Source text:
Content starts

The default is to print to cout with newlines as separators, but you can change that. You may also provide a message to print at the head of the output.

Next, it’s useful to have some generators (classes with an operator( ) that returns values of the appropriate type) which allow a sequence to be rapidly filled with different values.

//: C21:Generators.h
// Different ways to fill sequences
#ifndef GENERATORS_H
#define GENERATORS_H
#include <set>
#include <cstdlib>
#include <ctime>

// A generator that can skip over numbers:
class SkipGen {
  int i;
  int skp;
public:
  SkipGen(int start = 0, int skip = 1)
    : i(start), skp(skip) {}
  int operator()() {
    int r = i;
    i += skp;
    return r;
  }
};

// Generate unique random numbers from 0 to mod:
class URandGen {
  std::set<int> used;
  int modulus;
public:
  URandGen(int mod) : modulus(mod) { 
    std::srand(std::time(0)); 
  }
  int operator()() {
    while(true) {
      int i = (int)std::rand() % modulus;
      if(used.find(i) == used.end()) {
        used.insert(i);
        return i;
      }
    }
  }
};

// Produces random characters:
class CharGen {
  static const char* source;
  static const int len;
public:
  CharGen() { std::srand(std::time(0)); }
  char operator()() { 
    return source[std::rand() % len];
  }
};

// Statics created here for convenience, but
// will cause problems if multiply included:
const char* CharGen::source = "ABCDEFGHIJK"
  "LMNOPQRSTUVWXYZabcdefghijklmnopqrstuvwxyz";
const int CharGen::len = strlen(source);
#endif // GENERATORS_H ///:~ 

To create some interesting values, the SkipGen generator skips by the value skp each time its operator( ) is called. You can initialize both the start value and the skip value in the constructor.

URandGen (‘U’ for “unique”) is a generator for random ints between 0 and mod, with the additional constraint that each value can only be produced once (thus you must be careful not to use up all the values). This is easily accomplished with a set.

Content ends

Problems to work on:
[A] According to the passage on C++ generators, what does URandGen use to make sure that each value is produced only once?
[B] For each statement below, say whether it agrees with the passage on C++ generators, and quote the words from the passage that decide it.
(i) The constructor of SkipGen lets you set both the start value and the skip value.
(ii) By default, output is printed to cout with commas as separators.
(iii) The static members of CharGen are safe to include more than once.
[C] Pick up the passage on C++ generators after its last sentence and continue writing it.

Material provided:

Content starts

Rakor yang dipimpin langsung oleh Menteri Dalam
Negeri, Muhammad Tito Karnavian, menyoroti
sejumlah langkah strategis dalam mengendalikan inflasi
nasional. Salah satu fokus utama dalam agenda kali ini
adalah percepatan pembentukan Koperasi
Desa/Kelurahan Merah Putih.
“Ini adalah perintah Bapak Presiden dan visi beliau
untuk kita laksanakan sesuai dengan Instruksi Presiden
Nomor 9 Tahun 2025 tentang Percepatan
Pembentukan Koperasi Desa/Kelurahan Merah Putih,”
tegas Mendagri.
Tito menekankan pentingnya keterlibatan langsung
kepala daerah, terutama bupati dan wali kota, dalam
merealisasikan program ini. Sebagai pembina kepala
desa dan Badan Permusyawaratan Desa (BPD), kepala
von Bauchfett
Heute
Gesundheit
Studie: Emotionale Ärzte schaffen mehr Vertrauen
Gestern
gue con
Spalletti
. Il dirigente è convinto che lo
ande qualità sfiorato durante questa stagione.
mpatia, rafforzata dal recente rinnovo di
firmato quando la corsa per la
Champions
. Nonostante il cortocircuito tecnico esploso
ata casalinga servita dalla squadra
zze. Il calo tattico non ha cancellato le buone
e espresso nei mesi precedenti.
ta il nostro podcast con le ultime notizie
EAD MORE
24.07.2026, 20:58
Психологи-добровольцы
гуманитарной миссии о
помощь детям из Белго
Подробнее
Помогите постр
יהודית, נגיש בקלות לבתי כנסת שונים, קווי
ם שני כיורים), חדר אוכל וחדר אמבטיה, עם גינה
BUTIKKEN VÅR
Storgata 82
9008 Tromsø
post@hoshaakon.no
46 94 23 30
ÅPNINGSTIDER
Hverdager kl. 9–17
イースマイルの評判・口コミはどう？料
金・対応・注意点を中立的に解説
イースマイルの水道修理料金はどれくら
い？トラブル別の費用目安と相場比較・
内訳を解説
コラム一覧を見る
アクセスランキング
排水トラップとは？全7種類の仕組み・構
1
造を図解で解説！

Content ends

Task responses:
[A] A set (std::set<int> used).

[B]
(i) Yes: "You can initialize both the start value and the skip value in the constructor."
(ii) No: "The default is to print to cout with newlines as separators"
(iii) No: "will cause problems if multiply included"

[C]
CharGen generates chars and can be used to fill up a string (when treating a string as a sequence container). You’ll note that the one member function that any generator implements is operator( ) (with no arguments). This is what is called by the “generate” functions.

The use of the generators and the print( ) functions is shown in the following section.

Finally, a number of the STL algorithms that move elements of a sequence around distinguish between “stable” and “unstable” reordering of a sequence. This refers to preserving the original order of the elements for those elements that are equivalent but not identical. For example, consider a sequence { c(1), b(1), c(2), a(1), b(2), a(2) } . These elements are tested for equivalence based on their letters, but their numbers indicate how they first appeared in the sequence. If you sort (for example) this sequence using an unstable sort, there’s no guarantee of any particular order among equivalent letters, so you could end up with { a(2), a(1), b(1), b(2), c(2), c(1) } . However, if you used a stable sort, it guarantees you will get { a(1), a(2), b(1), b(2), c(1), c(2) } .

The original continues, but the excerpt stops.